Sunday I spent most of Sunday doing chores, putting items up for sale online, napping and reading. In short, being very, very boring. But I finished Barbara Tuchman‘s A Distant Mirror: The Calamitous 14th Century which is very, very interesting.

Distant mirror

This is the second of her works I have read, the first being The March of Folly. Tuchman has a gift for writing readable history that is packed with facts, but never as dry as academic tomes of equal research and weight. Her histories are focused on the people, the characters of the time and their influence on events. Thus she makes her extremely well-researched past come alive. She does not try to extrapolate or make suppositions about them, but let them and their contemporaries speak for them and what we can know about their characters. Even with this (which the extensive research helps), they still come alive, showing that very often, real history is just as or even more entertaining than anything a fictional writer or Hollywood can dream up.

The 1300’s was the century of the Black Death, the Great Famine of 1315 to 1317, the beginning and majority of the Hundred Years War, the Papal Schism, the last push by the Islamic Turks into Europe which laid the groundwork for the Ottoman Empire, and peasant revolts in England, France and Italy. Combined with often arrogant leadership who were focused on their political and personal egos and intrigues, hung up on their antiquated and hypocritical notions of chivalry, they were unable or unwilling to cope with the changing political and social realities, the 14th century was the epitome of the apocryphal “Chinese Curse,” “May you live in interesting times.”
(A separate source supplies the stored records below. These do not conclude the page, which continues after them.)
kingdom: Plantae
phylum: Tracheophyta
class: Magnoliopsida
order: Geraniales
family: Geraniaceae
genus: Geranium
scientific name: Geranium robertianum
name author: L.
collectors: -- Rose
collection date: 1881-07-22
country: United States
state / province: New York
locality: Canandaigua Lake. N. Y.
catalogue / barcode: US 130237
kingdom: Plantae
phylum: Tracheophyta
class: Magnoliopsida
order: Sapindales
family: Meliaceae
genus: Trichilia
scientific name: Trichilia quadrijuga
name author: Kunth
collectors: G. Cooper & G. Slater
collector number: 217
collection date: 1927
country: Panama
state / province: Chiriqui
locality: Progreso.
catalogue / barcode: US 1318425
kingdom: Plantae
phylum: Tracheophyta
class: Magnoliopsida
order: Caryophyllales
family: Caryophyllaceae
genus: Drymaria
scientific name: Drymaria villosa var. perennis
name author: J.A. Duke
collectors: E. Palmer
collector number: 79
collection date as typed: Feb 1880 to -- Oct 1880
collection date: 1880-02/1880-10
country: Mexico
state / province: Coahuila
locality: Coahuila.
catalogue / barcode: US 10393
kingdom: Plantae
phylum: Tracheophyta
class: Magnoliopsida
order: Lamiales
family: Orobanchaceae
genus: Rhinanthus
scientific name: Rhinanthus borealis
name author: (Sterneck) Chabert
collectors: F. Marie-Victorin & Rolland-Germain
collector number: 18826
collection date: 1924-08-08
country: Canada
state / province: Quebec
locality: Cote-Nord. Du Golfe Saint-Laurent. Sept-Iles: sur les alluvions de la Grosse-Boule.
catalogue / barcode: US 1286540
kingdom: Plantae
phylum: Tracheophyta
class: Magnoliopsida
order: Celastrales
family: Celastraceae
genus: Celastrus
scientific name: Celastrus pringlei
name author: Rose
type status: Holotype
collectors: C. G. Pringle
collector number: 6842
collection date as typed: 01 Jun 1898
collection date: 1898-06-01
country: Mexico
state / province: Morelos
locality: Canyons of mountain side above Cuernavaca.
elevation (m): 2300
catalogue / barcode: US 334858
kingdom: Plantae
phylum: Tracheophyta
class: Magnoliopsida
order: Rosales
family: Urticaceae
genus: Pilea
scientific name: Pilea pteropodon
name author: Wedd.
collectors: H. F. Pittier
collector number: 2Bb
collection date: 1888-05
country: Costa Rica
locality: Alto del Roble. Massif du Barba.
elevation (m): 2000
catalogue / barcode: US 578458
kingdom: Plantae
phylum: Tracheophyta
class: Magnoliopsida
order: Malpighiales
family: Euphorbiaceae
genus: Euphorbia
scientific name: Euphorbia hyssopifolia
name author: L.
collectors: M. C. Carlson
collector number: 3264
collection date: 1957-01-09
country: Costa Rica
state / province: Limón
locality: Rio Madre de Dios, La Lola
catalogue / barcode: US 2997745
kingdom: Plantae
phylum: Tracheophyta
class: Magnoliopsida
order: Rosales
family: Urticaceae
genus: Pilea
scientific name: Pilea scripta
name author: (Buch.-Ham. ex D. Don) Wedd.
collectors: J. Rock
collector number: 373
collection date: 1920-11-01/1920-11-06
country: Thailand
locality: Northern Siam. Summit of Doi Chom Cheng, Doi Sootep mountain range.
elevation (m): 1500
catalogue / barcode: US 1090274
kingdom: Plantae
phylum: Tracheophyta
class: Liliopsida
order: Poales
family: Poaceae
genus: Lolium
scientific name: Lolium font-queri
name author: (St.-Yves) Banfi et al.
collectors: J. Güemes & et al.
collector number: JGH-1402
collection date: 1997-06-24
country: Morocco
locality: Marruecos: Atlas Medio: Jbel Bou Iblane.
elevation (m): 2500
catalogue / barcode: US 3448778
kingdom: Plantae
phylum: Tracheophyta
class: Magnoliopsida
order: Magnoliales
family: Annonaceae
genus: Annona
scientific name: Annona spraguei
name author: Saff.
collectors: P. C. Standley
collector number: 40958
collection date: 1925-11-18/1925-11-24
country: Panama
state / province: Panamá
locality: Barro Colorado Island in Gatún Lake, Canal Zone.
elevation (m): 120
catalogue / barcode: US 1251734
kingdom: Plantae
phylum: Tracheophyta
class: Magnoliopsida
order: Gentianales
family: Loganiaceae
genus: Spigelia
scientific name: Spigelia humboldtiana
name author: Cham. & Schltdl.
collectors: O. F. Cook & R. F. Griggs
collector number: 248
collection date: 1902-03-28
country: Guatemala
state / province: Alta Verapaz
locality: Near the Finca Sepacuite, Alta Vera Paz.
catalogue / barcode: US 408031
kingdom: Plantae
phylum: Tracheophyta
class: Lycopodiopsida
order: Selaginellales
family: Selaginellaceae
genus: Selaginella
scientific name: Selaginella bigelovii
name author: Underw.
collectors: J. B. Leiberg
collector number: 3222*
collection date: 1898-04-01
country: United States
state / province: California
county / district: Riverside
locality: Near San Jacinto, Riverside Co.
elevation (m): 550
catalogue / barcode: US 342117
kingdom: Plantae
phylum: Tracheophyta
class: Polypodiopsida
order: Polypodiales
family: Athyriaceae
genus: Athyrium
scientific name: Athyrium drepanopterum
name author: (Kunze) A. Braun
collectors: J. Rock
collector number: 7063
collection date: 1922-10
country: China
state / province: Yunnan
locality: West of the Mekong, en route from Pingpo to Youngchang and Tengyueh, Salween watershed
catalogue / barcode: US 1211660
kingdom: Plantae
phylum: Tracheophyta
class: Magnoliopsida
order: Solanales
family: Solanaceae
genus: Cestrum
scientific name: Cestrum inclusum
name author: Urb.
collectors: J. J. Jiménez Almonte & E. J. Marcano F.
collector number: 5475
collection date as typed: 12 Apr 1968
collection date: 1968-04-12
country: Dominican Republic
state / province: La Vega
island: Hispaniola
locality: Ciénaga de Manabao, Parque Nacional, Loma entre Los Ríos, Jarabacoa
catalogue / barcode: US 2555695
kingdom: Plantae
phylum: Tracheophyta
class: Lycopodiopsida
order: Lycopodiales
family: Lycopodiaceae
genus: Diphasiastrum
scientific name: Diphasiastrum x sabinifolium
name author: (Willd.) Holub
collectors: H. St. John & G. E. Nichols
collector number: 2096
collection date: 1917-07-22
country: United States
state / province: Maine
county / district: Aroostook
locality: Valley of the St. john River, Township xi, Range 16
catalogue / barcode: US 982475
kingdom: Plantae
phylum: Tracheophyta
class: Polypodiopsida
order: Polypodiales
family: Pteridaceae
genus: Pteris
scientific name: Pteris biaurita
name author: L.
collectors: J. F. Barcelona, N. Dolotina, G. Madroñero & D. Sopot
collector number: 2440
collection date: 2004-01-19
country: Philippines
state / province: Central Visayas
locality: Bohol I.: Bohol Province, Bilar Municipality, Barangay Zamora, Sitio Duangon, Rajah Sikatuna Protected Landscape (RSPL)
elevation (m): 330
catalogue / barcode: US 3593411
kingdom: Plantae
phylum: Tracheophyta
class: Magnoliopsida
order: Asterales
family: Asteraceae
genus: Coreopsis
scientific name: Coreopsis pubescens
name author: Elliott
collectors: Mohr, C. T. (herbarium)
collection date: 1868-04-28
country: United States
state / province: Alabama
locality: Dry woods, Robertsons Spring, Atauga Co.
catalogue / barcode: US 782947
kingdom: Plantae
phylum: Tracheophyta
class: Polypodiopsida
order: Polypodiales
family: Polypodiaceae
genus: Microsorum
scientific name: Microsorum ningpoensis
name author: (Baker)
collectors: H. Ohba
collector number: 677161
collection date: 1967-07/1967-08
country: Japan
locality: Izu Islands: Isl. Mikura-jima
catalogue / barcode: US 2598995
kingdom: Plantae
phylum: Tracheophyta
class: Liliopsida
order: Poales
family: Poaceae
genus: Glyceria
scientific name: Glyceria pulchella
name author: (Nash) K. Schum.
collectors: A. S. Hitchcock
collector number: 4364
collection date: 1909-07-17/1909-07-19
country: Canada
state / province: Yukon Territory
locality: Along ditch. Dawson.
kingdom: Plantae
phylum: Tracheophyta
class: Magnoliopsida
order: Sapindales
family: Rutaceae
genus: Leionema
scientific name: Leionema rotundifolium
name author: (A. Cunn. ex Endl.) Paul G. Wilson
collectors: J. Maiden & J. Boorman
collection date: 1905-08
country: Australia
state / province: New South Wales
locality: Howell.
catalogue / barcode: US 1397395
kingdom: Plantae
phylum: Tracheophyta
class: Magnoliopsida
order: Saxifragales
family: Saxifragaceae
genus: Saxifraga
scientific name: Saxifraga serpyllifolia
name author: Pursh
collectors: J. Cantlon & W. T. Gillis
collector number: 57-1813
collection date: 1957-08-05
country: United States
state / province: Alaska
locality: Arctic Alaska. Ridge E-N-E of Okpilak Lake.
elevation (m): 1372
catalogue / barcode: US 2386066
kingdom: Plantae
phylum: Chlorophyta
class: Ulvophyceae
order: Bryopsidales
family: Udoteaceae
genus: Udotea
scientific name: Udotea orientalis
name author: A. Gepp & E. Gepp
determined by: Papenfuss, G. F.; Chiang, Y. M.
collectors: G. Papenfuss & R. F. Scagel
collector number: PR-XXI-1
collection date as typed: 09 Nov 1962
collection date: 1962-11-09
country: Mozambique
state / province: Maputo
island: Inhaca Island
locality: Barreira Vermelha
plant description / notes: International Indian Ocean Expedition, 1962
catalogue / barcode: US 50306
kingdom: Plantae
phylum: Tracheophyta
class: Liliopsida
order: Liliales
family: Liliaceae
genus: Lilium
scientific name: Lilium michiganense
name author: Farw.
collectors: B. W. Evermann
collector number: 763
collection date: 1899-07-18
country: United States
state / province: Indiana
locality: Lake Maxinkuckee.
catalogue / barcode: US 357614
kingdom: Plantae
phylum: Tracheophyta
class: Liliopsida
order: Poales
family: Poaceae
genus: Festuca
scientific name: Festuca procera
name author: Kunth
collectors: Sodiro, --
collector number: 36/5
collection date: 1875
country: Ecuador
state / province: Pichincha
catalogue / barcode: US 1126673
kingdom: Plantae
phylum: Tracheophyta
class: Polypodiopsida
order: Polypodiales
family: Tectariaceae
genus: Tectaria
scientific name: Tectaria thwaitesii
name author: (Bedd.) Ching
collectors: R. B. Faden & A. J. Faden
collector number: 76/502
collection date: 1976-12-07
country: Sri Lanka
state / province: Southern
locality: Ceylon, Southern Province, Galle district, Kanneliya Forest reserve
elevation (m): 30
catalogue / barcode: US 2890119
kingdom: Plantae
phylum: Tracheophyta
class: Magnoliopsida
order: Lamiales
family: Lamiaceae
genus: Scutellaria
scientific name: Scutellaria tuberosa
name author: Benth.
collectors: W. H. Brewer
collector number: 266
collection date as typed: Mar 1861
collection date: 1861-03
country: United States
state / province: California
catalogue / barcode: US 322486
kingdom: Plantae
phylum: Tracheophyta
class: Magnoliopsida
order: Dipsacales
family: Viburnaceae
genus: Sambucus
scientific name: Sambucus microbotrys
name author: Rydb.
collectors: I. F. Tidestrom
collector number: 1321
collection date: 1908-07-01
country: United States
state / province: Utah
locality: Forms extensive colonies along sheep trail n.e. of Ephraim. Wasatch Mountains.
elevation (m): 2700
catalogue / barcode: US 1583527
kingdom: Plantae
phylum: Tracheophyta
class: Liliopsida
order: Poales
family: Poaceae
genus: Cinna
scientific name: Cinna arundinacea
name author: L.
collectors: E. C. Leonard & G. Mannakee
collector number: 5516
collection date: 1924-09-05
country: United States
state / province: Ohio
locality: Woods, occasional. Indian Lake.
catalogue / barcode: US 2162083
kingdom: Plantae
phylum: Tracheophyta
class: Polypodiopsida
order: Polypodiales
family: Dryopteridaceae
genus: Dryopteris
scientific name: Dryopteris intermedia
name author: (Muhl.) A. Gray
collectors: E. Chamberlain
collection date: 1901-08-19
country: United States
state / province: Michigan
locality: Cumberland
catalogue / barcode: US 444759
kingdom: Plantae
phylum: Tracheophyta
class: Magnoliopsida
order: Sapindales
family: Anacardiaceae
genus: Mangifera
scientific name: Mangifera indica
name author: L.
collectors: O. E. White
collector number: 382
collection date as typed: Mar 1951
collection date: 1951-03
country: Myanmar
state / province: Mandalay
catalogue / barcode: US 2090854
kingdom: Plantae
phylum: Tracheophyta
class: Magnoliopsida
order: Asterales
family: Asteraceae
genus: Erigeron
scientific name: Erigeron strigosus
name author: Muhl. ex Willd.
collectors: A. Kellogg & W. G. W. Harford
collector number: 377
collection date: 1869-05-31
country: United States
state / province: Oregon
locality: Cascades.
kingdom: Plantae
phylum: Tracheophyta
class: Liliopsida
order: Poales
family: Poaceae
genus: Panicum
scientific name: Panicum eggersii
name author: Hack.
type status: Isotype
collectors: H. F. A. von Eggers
Tuchman explores the history / tells the story through the life of a French noble who, while not royalty, became a major player in the various international conflicts. Enguerrand (VII) de Coucy lived from 1340 to 1397 and seems to have navigated the dangerous waters of the French Court, the English and French conflict, and the Papal and Italian City states without pissing anyone off (except the peasantry). Nor does the book fixate on the nobility, but tracks social movements of the time. Apologies to Europeans who probably already know this, but she points out that the Black Death had created a labor shortage which started to give the peasantry the upper-hand, but the nobility shoved them back into their serf and serf-like roles. They shoved them hard. Between this, the unsupportable burdens of taxation, lack of protection from the sacking of towns and cities in war and roving band of mercenaries/bandits, and the Papal Schism and the avarice and corruption of the church, the people just lost faith with the institutions of society they had lived with for hundreds of years. The voices of both the downtrodden people and the disillusioned clergy began to speak out. They were put down viciously, but the seeds of the Reformation and the humanistic Renaissance were first planted in this century.

It is a fascinating story written in an engaging fashion. Much more so that most books of equal academic standing. If one is interested in this period of history, it really is a “must read.”